時効の援用にかかる期間

最終更新日:2025年01月07日

1 基本的には消滅時効の援用は短期間でできる

 貸金業者等からの借金に関する消滅時効の援用は、一般的にはあまり時間をかけずに行えます。

 消滅時効の援用の作業自体は、内容証明郵便に消滅時効の援用をする旨を記載し、債権者である貸金業者等へ送付して終了するので、数日程度で行うことができます。

 貸金業者等からの通知書面や、裁判所からの支払督促がお手元にあり、債務(貸金業者等からみた債権)の詳細情報(貸金業者名、契約日、残債務額、期限の利益喪失日、債務名義の有無、管理番号など)が明確になっていて消滅時効が完成していることが明らかな場合には、すぐに消滅時効の援用をすることができます。

 債務の詳細が明らかでない場合には、貸金業者等に対して受任通知を送付して取引履歴を取得することを検討することもあります。

 取引履歴の取得には2週間~1か月程度かかることがありますので、その後に消滅時効の援用をすることになります。

 そのほかにも、時間を要するケースがいくつかありますので、それぞれについて以下説明します。

 

2 弁護士費用の積立てが必要な場合

 一般的には、消滅時効の援用にかかる弁護士費用は、1つの債務あたり数万円程度となります。

 消滅時効の援用をする債務が複数ある場合には、弁護士費用も高額になることがあります。

 そのため、一括での弁護士費用のお支払いが困難である場合には、毎月分割して積立てをしていただくこともあります。

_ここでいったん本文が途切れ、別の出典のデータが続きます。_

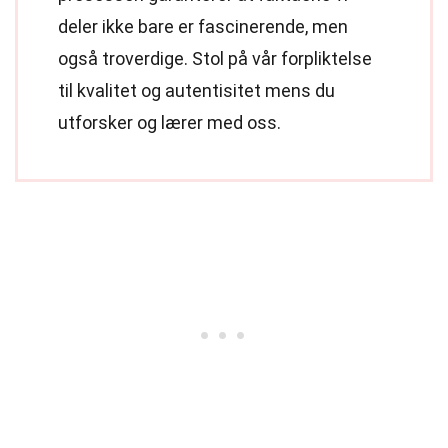
deler ikke bare er fascinerende, men
også troverdige. Stol på vår forpliktelse
til kvalitet og autentisitet mens du
utforsker og lærer med oss.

 積立てが終了したら消滅時効の援用を行いますので、消滅時効の援用をするまでに数か月間を要することもあります。

 

3 最後の取引をした時期の記憶が曖昧な場合

 貸金業者等から借り入れた金銭の債務の消滅時効は、原則としては最後の取引の日(正確には期限の利益を喪失した日)から5年で完成します。

 最後の取引をした時期がある程度明確であり、ご相談をいただいた日が最後の取引をした時期から5年以上経過している場合には問題ありません。

 一方、最後の取引をした時期が曖昧で、最後の取引をした日から5年を経過していると確実には言えない場合には注意が必要です。

 もし最後の取引をした日から5年が経過していないにもかかわらず、貸金業者等に連絡をしてしまうと、消滅時効の完成が近いことに気付いた貸金業者等が訴訟を提起するなどして消滅時効の完成を阻止することがあるためです。

 そのため、最後の取引をした時期が曖昧である場合には、確実に最後の取引をした日から5年以上が経過したといえるまで一旦様子を見て、それから消滅時効の援用に着手をすることがあります。